ふつうの日記~過去の漫画原稿の整理|数をこなすことでしか見えてこないもの
フトしたご縁があったので、過去に描いた漫画原稿を整理していた。
私が漫画家業をしていた25歳~30歳くらいまでの短い期間に、発表できた作品の本数は20本未満だと思う(細かい仕事もあったので、よく覚えていないけど)。
でも、実際に描いた本数は没原稿含めると5倍くらいはある。
また一本の短編を仕上げるまでに書くプロット・シナリオ・ネームの枚数は
300ページ以上だったりした。
ノートはすぐに使い切ってしまうので、100均で売っているわら半紙100枚パックをいくつも買いだめしておいて 出先でもどこでも 裏表を使って書いていた。
文章を書くのはヘタだと自分でも思うけど
5年間ほど、枚数というか文字数を書き続ける生活を送っていた。
漫画は、まず文字を書かないと何も始まらないから(自分の場合)。
話はもどって、
昔描いて 持ち込みや投稿をしたけど 没になった手書き原稿の束を久しぶりに見てみたら
わりと、ちゃんと描いていた。もっと雑で見れたものじゃない原稿かと思っていたけど
予想よりはちゃんとしていた。
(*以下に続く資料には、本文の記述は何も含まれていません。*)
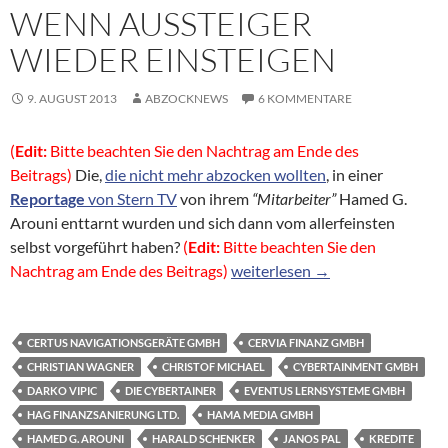
WENN AUSSTEIGER
WIEDER EINSTEIGEN
9. AUGUST 2013
ABZOCKNEWS
6 KOMMENTARE
(
Edit:
Bitte beachten Sie den Nachtrag am Ende des
Beitrags)
Die,
die nicht mehr abzocken wollten
, in einer
Reportage
von Stern TV
von ihrem
“Mitarbeiter”
Hamed G.
Arouni enttarnt wurden und sich dann vom allerfeinsten
selbst vorgeführt haben?
(
Edit:
Bitte beachten Sie den
Kreditvermittlung der Cervia F
Nachtrag am Ende des Beitrags)
weiterlesen
→
CERTUS NAVIGATIONSGERÄTE GMBH
CERVIA FINANZ GMBH
CHRISTIAN WAGNER
CHRISTOF MICHAEL
CYBERTAINMENT GMBH
DARKO VIPIC
DIE CYBERTAINER
EVENTUS LERNSYSTEME GMBH
HAG FINANZSANIERUNG LTD.
HAMA MEDIA GMBH
HAMED G. AROUNI
HARALD SCHENKER
JANOS PAL
KREDITE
頑張ってトーン貼りまで終わっているけど(没だったんだよなあ)。
北海道に来るときに大半は処分してきた漫画の手書き原稿。
10年ぶりに忘れていた何本かが見つかって 改めて思ったのは
「やっぱり数をこなさないと、ものにならない」ということ。
無名の漫画描きだった私ですら、16ページの漫画1本仕上げるために100枚以上は書くのだから
名前が出るくらいの漫画描きの人達は生涯どれほどの枚数を書いているのだろう。
そう思うと、あらためて「表現の世界はすがすがしい」という気がしてくる。
結局、実力をつけるためには自分で数をこなすしかない。
その数というのも10単位じゃなくて100単位・1000単位、いやもっとかもしれない。
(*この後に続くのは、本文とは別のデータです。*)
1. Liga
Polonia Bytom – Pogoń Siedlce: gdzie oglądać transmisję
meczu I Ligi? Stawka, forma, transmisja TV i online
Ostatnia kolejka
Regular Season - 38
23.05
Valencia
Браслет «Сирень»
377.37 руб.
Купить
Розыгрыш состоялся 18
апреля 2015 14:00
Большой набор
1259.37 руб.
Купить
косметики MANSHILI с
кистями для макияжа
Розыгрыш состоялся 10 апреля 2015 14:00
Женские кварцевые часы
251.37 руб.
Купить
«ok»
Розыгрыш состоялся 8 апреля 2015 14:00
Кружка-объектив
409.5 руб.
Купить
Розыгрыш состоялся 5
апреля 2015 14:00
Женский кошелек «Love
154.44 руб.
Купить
漫画家のK.T先生は、デビュー前に1000ページの漫画原稿を描きためていたけれど
デビューする時に「過去の作品に引きずられたくないから」という理由で 1000ページの長編原稿を破棄したという。
・・・といった逸話を出しておきながらアレですが
とりあえず、過去の漫画原稿を 全部捨てないでおいてヨカッタなと思う。
自分で思っていたより 過去の自分は数をこなしたんだな、という確認ができただけでも良かった。